Case 2: t < 0 and h ≥ 0

D_v f(a) = lim[t → 0] -√|(th)(tk)|/t = lim[t → 0] -|t|√|hk|/t = lim[t → 0] -(-t)√|hk|/t = √|hk|

So for h ≥ 0 the limit exists.

Case 3: t > 0 and h < 0

D_v f(a) = lim[t → 0] -√|(th)(tk)|/t = lim[t → 0] -|t|√|hk|/t = lim[t → 0] -t√|hk|/t = -√|hk|

Case 4: t < 0 and h < 0

D_v f(a) = lim[t → 0]√|(th)(tk)|/t = lim[t → 0]|t|√|hk|/t = lim[t → 0] -t√|hk|/t = -√|hk|

So the limit exists for h < 0.

However, the right and left limits don't equal each other. So the limit shouldn't exist right? But apparently they do. My TA happened to mark this question and I sneakily (I lost a mark on it because of it lol) removed the negative on the last one so the left and right should be equal, but then he inserted the ± into it. But wouldn't that mean the limit doesn't exist? I asked him about it, but he didn't seem to understand my confusion. So help would be amazing.

 

[Buri]

Wait a second. They do exist. I've broken up the cases for v = (h,k) for h ≥ 0 and h < 0, but when I do the limits they (the cases for h ≥ 0 and h < 0) don't need to be equal since these aren't the left and right limits. So D_v f(a) = ±√|hk|, that's why when my TA inserted the ± it wasn't contradicting that the directional derivatives indeed do exist. I'm correct, right?

◆ Information ◆
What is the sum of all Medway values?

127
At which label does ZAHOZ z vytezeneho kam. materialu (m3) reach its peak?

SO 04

==

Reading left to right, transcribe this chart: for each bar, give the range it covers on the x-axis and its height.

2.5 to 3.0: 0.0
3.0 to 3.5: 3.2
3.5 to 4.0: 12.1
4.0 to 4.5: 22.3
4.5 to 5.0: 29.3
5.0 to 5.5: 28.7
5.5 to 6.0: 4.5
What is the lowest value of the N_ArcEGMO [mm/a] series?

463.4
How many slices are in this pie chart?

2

◆ Request 1 ◆
Retype the part of the directional derivative post from "Case 3: t >" up to and including "exists for h < 0.".
◆ Request 2 ◆
Answer these questions about the directional derivative post:
(a) Which conditions on t and h define Case 3?
(b) What symbol did the TA insert?
(c) What expression does the final paragraph give for D_v f(a)?
◆ Request 3 ◆
Proceed with the directional derivative post from where it stops.

◆ Output 1 ◆
Case 3: t > 0 and h < 0

D_v f(a) = lim[t → 0] -√|(th)(tk)|/t = lim[t → 0] -|t|√|hk|/t = lim[t → 0] -t√|hk|/t = -√|hk|

Case 4: t < 0 and h < 0

D_v f(a) = lim[t → 0]√|(th)(tk)|/t = lim[t → 0]|t|√|hk|/t = lim[t → 0] -t√|hk|/t = -√|hk|

So the limit exists for h < 0.

◆ Output 2 ◆
(a) t > 0 and h < 0
(b) ±
(c) ±√|hk|

◆ Output 3 ◆
 

[Landau]

Wait a second. They do exist. I've broken up the cases for v = (h,k) for h ≥ 0 and h < 0, but when I do the limits they (the cases for h ≥ 0 and h < 0) don't need to be equal since these aren't the left and right limits. So D_v f(a) = ±√|hk|, that's why when my TA inserted the ± it wasn't contradicting that the directional derivatives indeed do exist. I'm correct, right?

Yes, of course. For each FIXED direction v=(h,k) you have to compute the limit. The case h>=0 and h<0 give you different directions, totally independent.

By the way, I see why some would only talk about the limit for t>0: we are taking the derivative at a in the direction of v, so informally "we start at a and move infinitesimally towards v". If t<0 then "we start at a and move towards -v", so to speak.

In one of the threads you linked to, I have explained some things about the total derivative and the directional derivative. Please have a look :)